Ils, elles, remercient les « humanistes », et même le Modem, sans oublier « nos amis écologistes ». Bref tout ce qui compte pour du beurre dans le résultat et dont il est possible de caresser la tête sans risque. Mais le « Front de gauche » ? C’est le parent qui fait honte ? On dirait bien. A moins qu’il soit considéré comme peu avouable de lui devoir autant ! Car il y avait un constat chiffré pourtant facile à faire. Mais j’admets qu’il avait du mal à trouver sa place entre l’observation des mouvements de la voiture de François Hollande, des motos et de l’avion, sans oublier l’émotion des uns et la déception des autres. Un fait qui ne nécessite que des connaissances mathématiques rudimentaires.

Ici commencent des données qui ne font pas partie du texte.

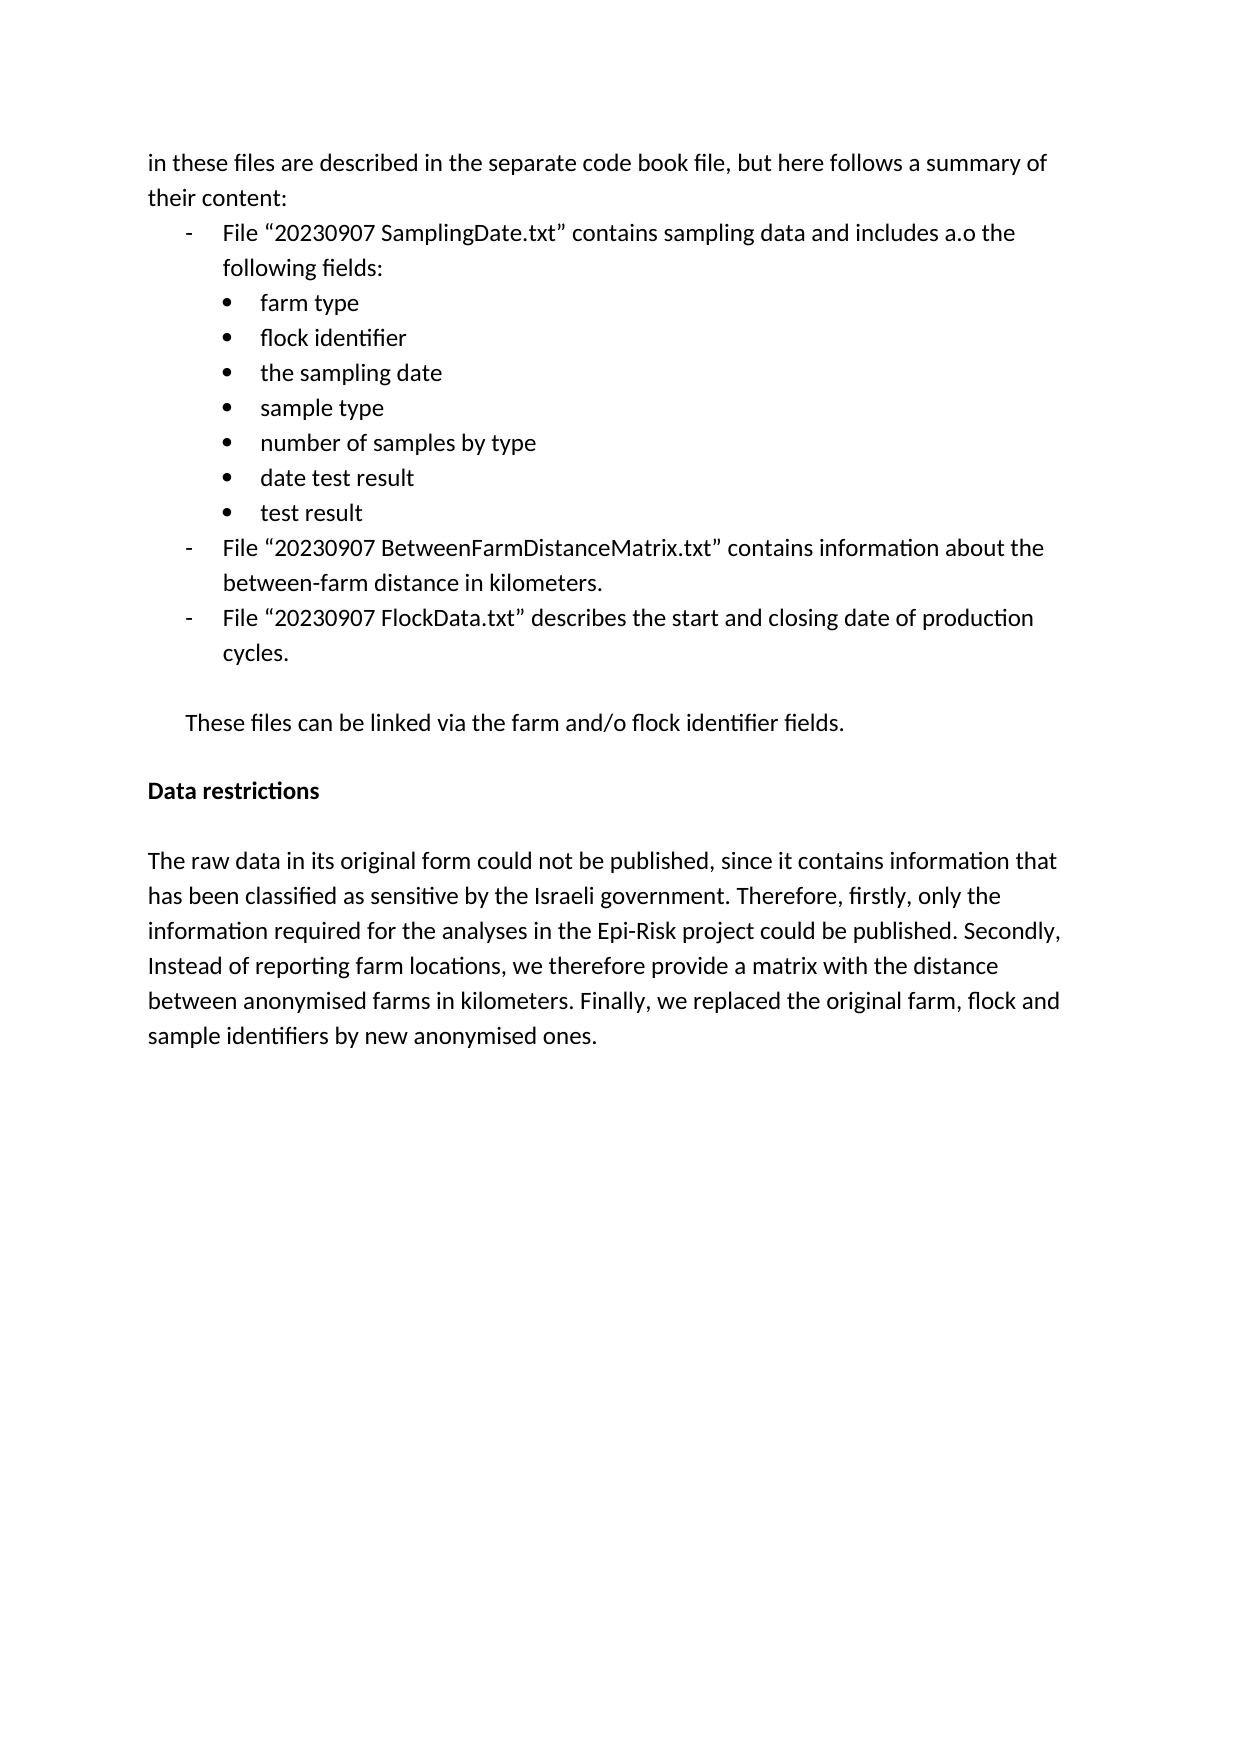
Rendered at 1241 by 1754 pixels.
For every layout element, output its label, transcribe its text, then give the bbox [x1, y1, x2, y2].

list test result [223, 498, 1093, 528]
text Data restrictions [148, 775, 1093, 805]
list number of samples by type [223, 428, 1093, 458]
list File “20230907 FlockData.txt” describes the start and closing date of production cycles. [185, 603, 1093, 668]
text These files can be linked via the farm and/o flock identifier fields. [185, 708, 1093, 738]
list flock identifier [223, 323, 1093, 353]
list File “20230907 SamplingDate.txt” contains sampling data and includes a.o the following fields: [185, 218, 1093, 283]
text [148, 148, 1093, 213]
list the sampling date [223, 358, 1093, 388]
text The raw data in its original form could not be published, since it contains information that has been classified as sensitive by the Israeli government. Therefore, firstly, only the information required for the analyses in the Epi-Risk project could be published. Secondly, Instead of reporting farm locations, we therefore provide a matrix with the distance between anonymised farms in kilometers. Finally, we replaced the original farm, flock and sample identifiers by new anonymised ones. [148, 845, 1093, 1050]
list sample type [223, 393, 1093, 423]
list date test result [223, 463, 1093, 493]
list File “20230907 BetweenFarmDistanceMatrix.txt” contains information about the between-farm distance in kilometers. [185, 533, 1093, 598]
list farm type [223, 288, 1093, 318]
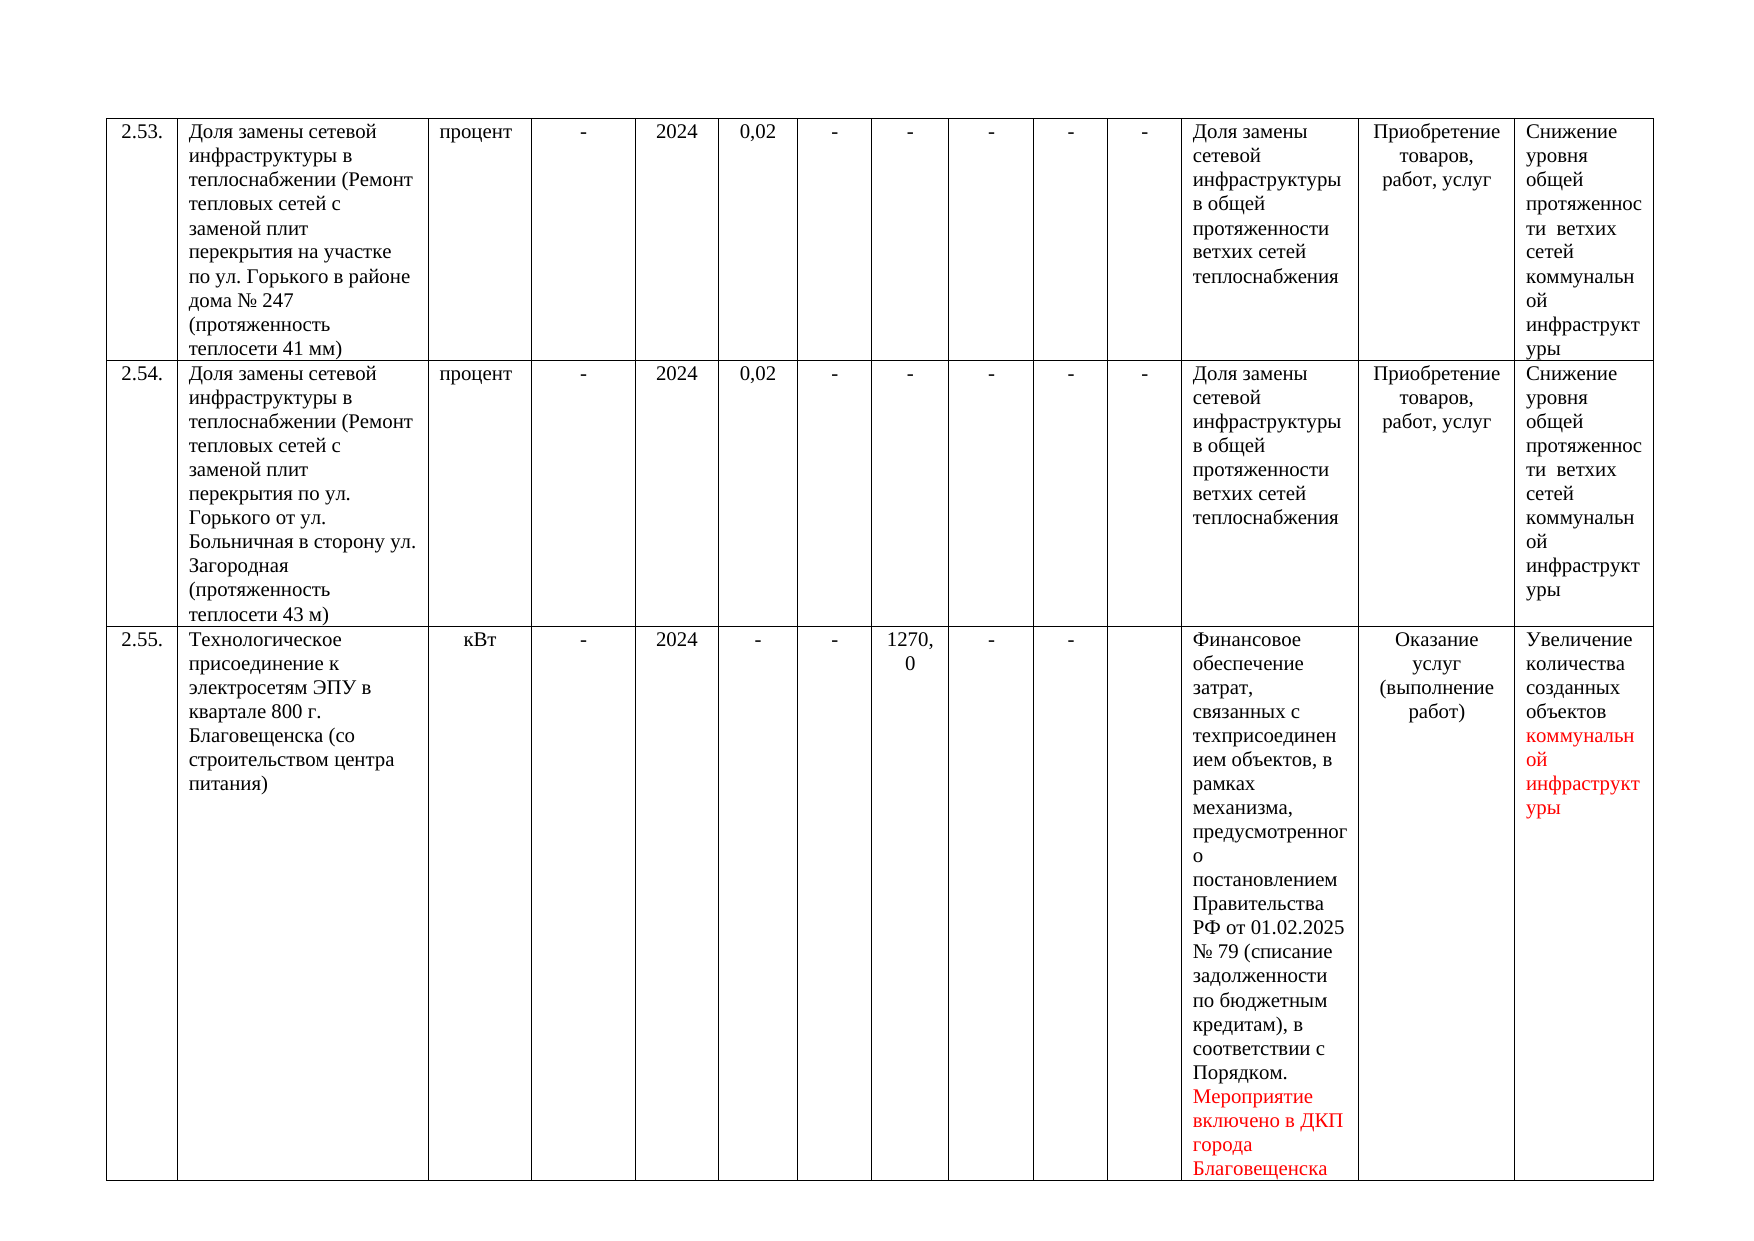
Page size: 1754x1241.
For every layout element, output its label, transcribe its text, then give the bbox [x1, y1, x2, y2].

table_cell - [949, 119, 1033, 360]
table_cell 2.54. [107, 361, 177, 626]
table_cell Доля замены сетевой инфраструктуры в теплоснабжении (Ремонт тепловых сетей с заменой плит перекрытия по ул. Горького от ул. Больничная в сторону ул. Загородная (протяженность теплосети 43 м) [178, 361, 428, 626]
table_cell 2024 [636, 119, 718, 360]
table_cell - [1108, 361, 1181, 626]
table_cell Снижение уровня общей протяженности ветхих сетей коммунальной инфраструктуры [1515, 361, 1653, 626]
table_cell 1270,0 [872, 627, 948, 1180]
table_cell процент [429, 361, 531, 626]
table_cell - [1108, 119, 1181, 360]
table_cell - [872, 361, 948, 626]
table_cell - [1034, 119, 1107, 360]
table_cell Финансовое обеспечение затрат, связанных с техприсоединением объектов, в рамках механизма, предусмотренного постановлением Правительства РФ от 01.02.2025 № 79 (списание задолженности по бюджетным кредитам), в соответствии с Порядком. Мероприятие включено в ДКП города Благовещенска до 2030 года. [1182, 627, 1358, 1180]
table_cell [1182, 119, 1358, 360]
table_cell - [532, 627, 635, 1180]
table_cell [1515, 119, 1653, 360]
table_cell - [1034, 361, 1107, 626]
table_cell [1108, 627, 1181, 1180]
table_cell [1515, 627, 1653, 1180]
table_cell Доля замены сетевой инфраструктуры в общей протяженности ветхих сетей теплоснабжения [1182, 361, 1358, 626]
table_cell - [872, 119, 948, 360]
table_cell - [532, 119, 635, 360]
table_cell - [532, 361, 635, 626]
table_cell 2024 [636, 361, 718, 626]
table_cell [1359, 627, 1514, 1180]
table_cell Доля замены сетевой инфраструктуры в теплоснабжении (Ремонт тепловых сетей с заменой плит перекрытия на участке по ул. Горького в районе дома № 247 (протяженность теплосети 41 мм) [178, 119, 428, 360]
table_cell - [798, 119, 871, 360]
table_cell 2024 [636, 627, 718, 1180]
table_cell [1359, 119, 1514, 360]
table_cell Приобретение товаров, работ, услуг [1359, 361, 1514, 626]
table_cell 0,02 [719, 119, 797, 360]
table_cell - [798, 361, 871, 626]
table_cell - [1034, 627, 1107, 1180]
table_cell - [719, 627, 797, 1180]
table_cell - [949, 627, 1033, 1180]
table_cell кВт [429, 627, 531, 1180]
table_cell - [798, 627, 871, 1180]
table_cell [178, 627, 428, 1180]
table_cell - [949, 361, 1033, 626]
table_cell 2.55. [107, 627, 177, 1180]
table_cell 2.53. [107, 119, 177, 360]
table_cell процент [429, 119, 531, 360]
table_cell 0,02 [719, 361, 797, 626]
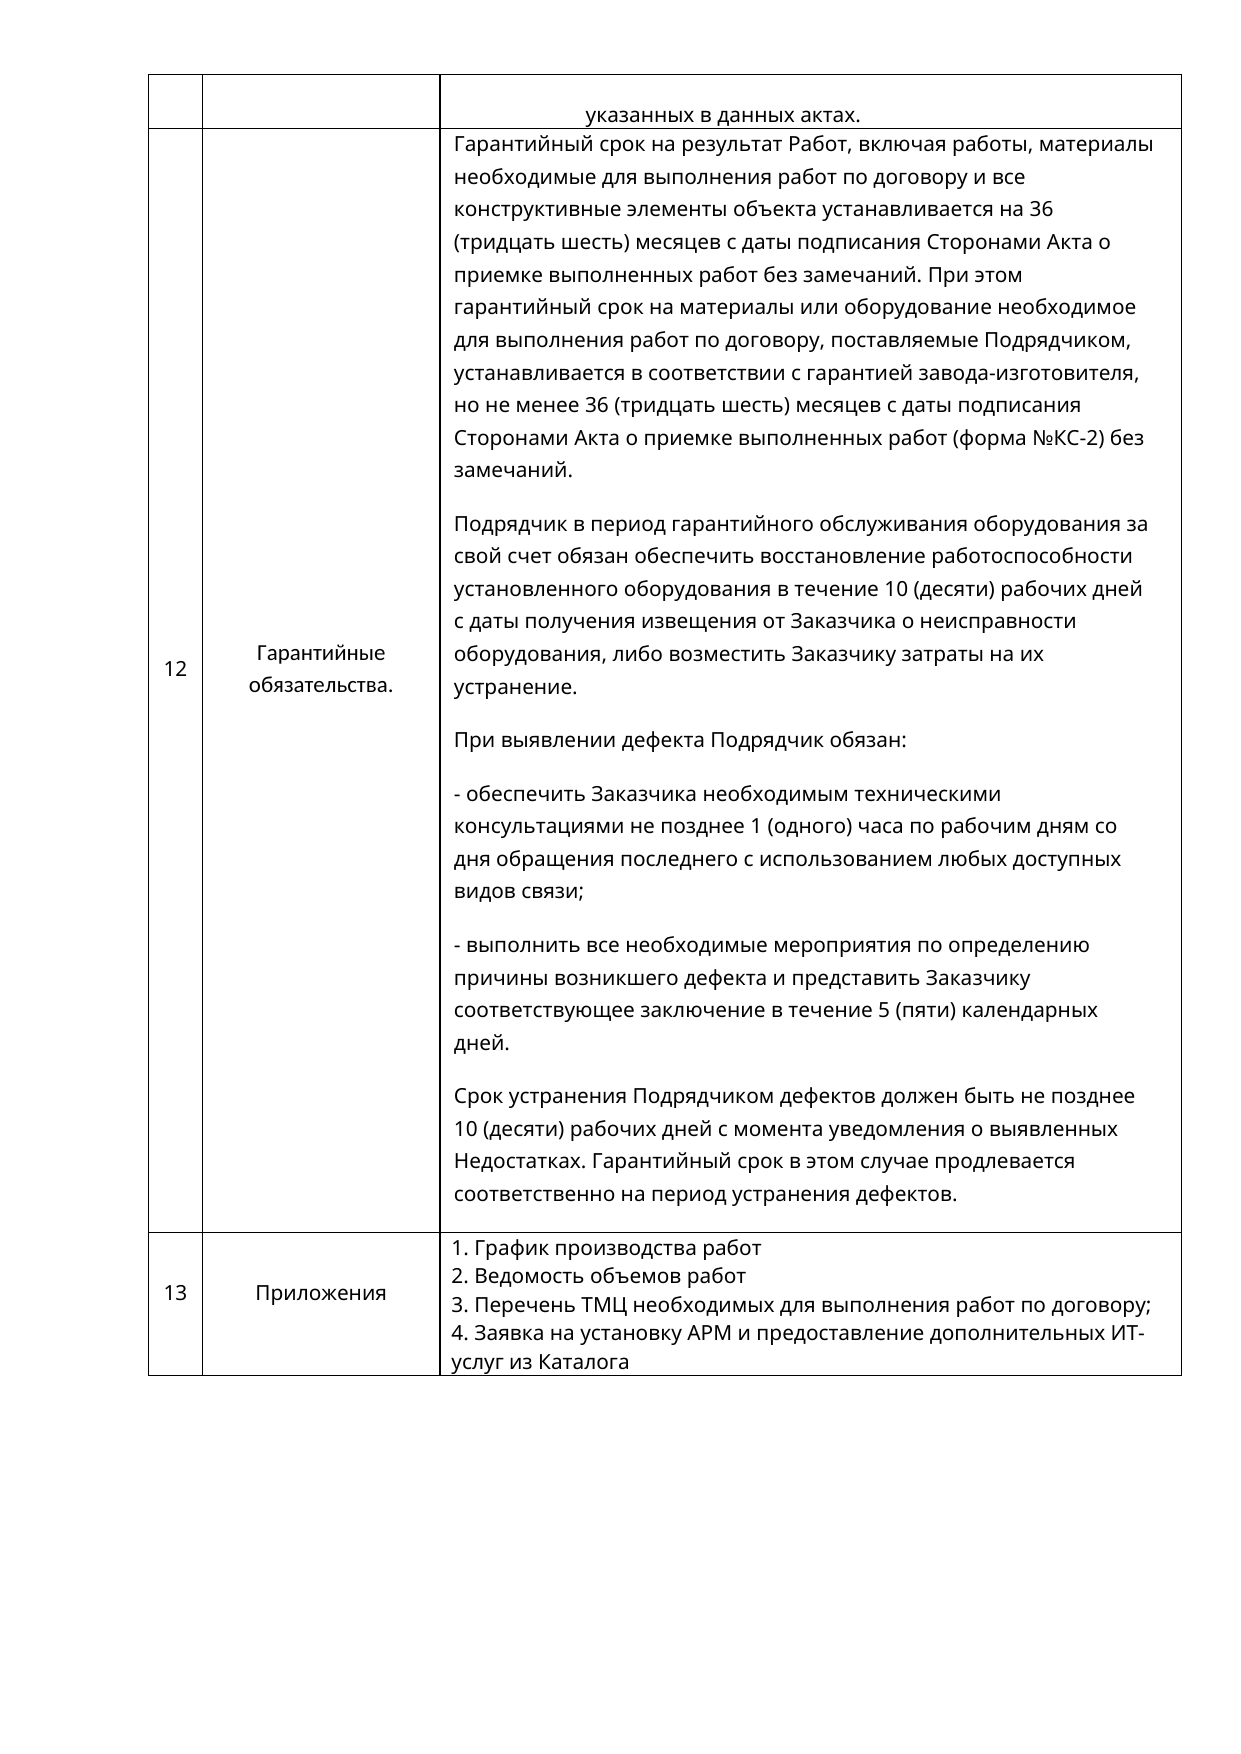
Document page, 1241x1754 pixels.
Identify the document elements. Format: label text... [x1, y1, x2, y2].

table_cell Приложения [203, 1233, 439, 1375]
table_cell 12 [149, 129, 202, 1232]
table_cell 11 [149, 75, 202, 128]
table_cell 13 [149, 1233, 202, 1375]
table_cell 1. График производства работ 2. Ведомость объемов работ 3. Перечень ТМЦ необходимых для выполнения работ по договору; 4. Заявка на установку АРМ и предоставление дополнительных ИТ-услуг из Каталога [441, 1233, 1181, 1375]
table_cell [203, 75, 439, 128]
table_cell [441, 75, 1181, 128]
table_cell Гарантийные обязательства. [203, 129, 439, 1232]
table_cell Гарантийный срок на результат Работ, включая работы, материалы необходимые для выполнения работ по договору и все конструктивные элементы объекта устанавливается на 36 (тридцать шесть) месяцев с даты подписания Сторонами Акта о приемке выполненных работ без замечаний. При этом гарантийный срок на материалы или оборудование необходимое для выполнения работ по договору, поставляемые Подрядчиком, устанавливается в соответствии с гарантией завода-изготовителя, но не менее 36 (тридцать шесть) месяцев с даты подписания Сторонами Акта о приемке выполненных работ (форма №КС-2) без замечаний. Подрядчик в период гарантийного обслуживания оборудования за свой счет обязан обеспечить восстановление работоспособности установленного оборудования в течение 10 (десяти) рабочих дней с даты получения извещения от Заказчика о неисправности оборудования, либо возместить Заказчику затраты на их устранение. При выявлении дефекта Подрядчик обязан: - обеспечить Заказчика необходимым техническими консультациями не позднее 1 (одного) часа по рабочим дням со дня обращения последнего с использованием любых доступных видов связи; - выполнить все необходимые мероприятия по определению причины возникшего дефекта и представить Заказчику соответствующее заключение в течение 5 (пяти) календарных дней. Срок устранения Подрядчиком дефектов должен быть не позднее 10 (десяти) рабочих дней с момента уведомления о выявленных Недостатках. Гарантийный срок в этом случае продлевается соответственно на период устранения дефектов. [441, 129, 1181, 1232]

Nicolas Sarkozy a été battu par le Front de Gauche. Car si l’on retire nos quatre millions de bulletins de vote, François Hollande ne recueille que 40, 2% des voix. Au deuxième tour on élimine. Nous l’avons fait. Nous avons éliminé Sarkozy. Combien « d’humanistes, de Modem » et même de « nos amis écologistes » aurait-il fallu rassembler pour compenser cette masse politiquement active et déterminée au point d’aller mettre un bulletin de vote qui ne la représentait pas ? Le résultat est assez serré pour que nous puissions rappeler notre décisive existence à quelques désinvoltes.

Comment et pourquoi faire ? Nous n’avons pas éliminé Nicolas Sarkozy pour nous contenter d’une soirée de sortie place de la Bastille avant le dernier métro. Maintenant il faut donner au peuple la part à laquelle sa victoire lui donne droit. C’est-à-dire du pognon et des services publics, pour résumer l’affaire ! Comme l’élection législative arrive c’est le moment de le dire avec un bulletin de vote. Nous allons donc commencé par aller rechercher ceux qui ont voté avec nous à l’élection présidentielle. Et nous allons solliciter ceux qui ont hésité et choisi au dernier moment de voter Hollande en pensant se donner une garantie de victoire contre Sarkozy. Cette fois-ci, il s’agit d’assurer le coup à gauche. Ils peuvent le faire sans risque réel ou supposé en votant pour que ça change vraiment avec une gauche qui sert les objectifs de l’humain d’abord. Nous allons leur proposer de se donner une garantie à gauche en élisant nos députés. Ces députés-là ne lâcheront rien. Ils continueront le travail commencé en chassant Nicolas Sarkozy. Plus il y en aura, meilleur sera le rapport de force quand commencera la négociation sur le SMIC, la discussion avec madame Merkel et ainsi de suite. Elire des socialistes n’améliore pas le rapport de force avec la droite. Tout au plus cela confirme le niveau minimum de leur programme. Avec nous c’est le bond en avant, une nouvelle ligne d’attaque bien avancée. C’est l’ambiance de ce moment.